**Document section:**
'''

By Tom Quiner

Men have been known to go to their death for something in which they believe. Those men are few and far between.

Men don’t give up their lives easily.

Do men go to their death for a lie? No they don’t, because our lives are too precious to us. The ultimate sacrifice, the ultimate expression of courage by giving up one’s own life, is only witnessed in men and women who firmly believe in a just cause or transcendent principle.

On this Easter vigil, it is relevant to consider the question: would you die for a lie?

The events put in place by the crucifixion of a man named Jesus two-thousand years ago force us to address that question.

Jesus had twelve disciples. Judas betrayed him and ultimately committed suicide for his betrayal. The remaining eleven disciples claim to have witnessed the resurrected Jesus. They spent the rest of their lives not only sticking to that story, but spreading it.

They spread the story that Jesus was the Son of God who came back to life three days after his execution. They spread this story even though it was dangerous to do so. The Jewish authorities had executed Jesus for His claims. His surviving disciples risked the same fate by sticking to the story.

So, were the disciples lying? Were they spreading the lie that Jesus had been resurrected even though the lie they told might get them killed?

Or were they risking their lives because they had witnessed a miracle? Were they simply doing what the Son of God told them to do because the Truth was more important than their personal safety?

It seems as if we’re left with three choices as we ponder this dilemma:

1. The disciples were liars, spreading a lie about a false new religion that might get them killed.

2. The disciples were telling the truth, even though it might get them killed.

3. The entire historical account has been manufactured.

And yet, historical evidence from the Bible itself is compelling. Coupled with non-Biblical sources, it is impossible to discount the existence of Jesus and his crucifixion.

Here’s a reference of the early Christians as reported by Roman historian, Tacitus, in about 116 A.D. as he explained how Nero tried to blame Christians for a fire that engulfed Rome:

Consequently, to get rid of the report, Nero fastened the guilt and inflicted the most exquisite punishments on a class hated for their disgraceful acts, called Chrestians by the populace. Christ, from whom the name had its origin, suffered the extreme penalty (i.e., Crucifixion) during the reign of Tiberius at the hands of one of our procurators, Pontius Pilatus, and a most mischievous superstition, thus checked for the moment, again broke out not only in Judea, the first source of the evil, but even in Rome, where all things hideous and shameful from every part of the world find their center and become popular. Accordingly, an arrest was first made of all who pleaded guilty; then, upon their information, an immense multitude was convicted, not so much of the crime of firing the city, as of hatred against mankind. Mockery of every sort was added to their deaths. Covered with the skins of beasts, they were torn by dogs and perished, or were nailed to crosses, or were doomed to the flames and burnt, to serve as a nightly illumination, when daylight had expired.

'''

**Task instructions:**
Repeat everything in the essay about the disciples and the resurrection, from "So, were the" down to "it might get them killed.".

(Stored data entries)

'''

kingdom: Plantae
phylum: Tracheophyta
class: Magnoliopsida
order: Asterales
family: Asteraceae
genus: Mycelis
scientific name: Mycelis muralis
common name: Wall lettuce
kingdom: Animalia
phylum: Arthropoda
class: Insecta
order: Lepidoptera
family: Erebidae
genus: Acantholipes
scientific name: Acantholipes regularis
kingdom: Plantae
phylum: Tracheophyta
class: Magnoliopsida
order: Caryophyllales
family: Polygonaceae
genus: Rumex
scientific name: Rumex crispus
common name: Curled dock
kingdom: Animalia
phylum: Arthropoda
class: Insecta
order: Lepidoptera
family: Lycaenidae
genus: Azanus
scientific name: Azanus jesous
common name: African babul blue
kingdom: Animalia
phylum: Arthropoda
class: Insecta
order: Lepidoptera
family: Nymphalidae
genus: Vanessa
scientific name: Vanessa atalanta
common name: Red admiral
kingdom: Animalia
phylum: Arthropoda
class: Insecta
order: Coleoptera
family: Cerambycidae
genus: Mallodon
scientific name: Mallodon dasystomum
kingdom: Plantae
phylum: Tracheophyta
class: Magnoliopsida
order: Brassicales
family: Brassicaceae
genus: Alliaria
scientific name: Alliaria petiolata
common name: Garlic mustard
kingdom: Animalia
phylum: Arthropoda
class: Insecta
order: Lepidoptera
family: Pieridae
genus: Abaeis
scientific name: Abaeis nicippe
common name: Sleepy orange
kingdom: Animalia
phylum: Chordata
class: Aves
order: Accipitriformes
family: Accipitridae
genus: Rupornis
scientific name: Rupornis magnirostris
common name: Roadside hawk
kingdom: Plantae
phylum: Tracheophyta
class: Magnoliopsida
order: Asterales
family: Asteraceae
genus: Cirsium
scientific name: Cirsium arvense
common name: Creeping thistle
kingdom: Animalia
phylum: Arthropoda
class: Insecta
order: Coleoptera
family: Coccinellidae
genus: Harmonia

'''

**Result of the task:**
So, were the disciples lying? Were they spreading the lie that Jesus had been resurrected even though the lie they told might get them killed?

Or were they risking their lives because they had witnessed a miracle? Were they simply doing what the Son of God told them to do because the Truth was more important than their personal safety?

It seems as if we’re left with three choices as we ponder this dilemma:

1. The disciples were liars, spreading a lie about a false new religion that might get them killed.

2. The disciples were telling the truth, even though it might get them killed.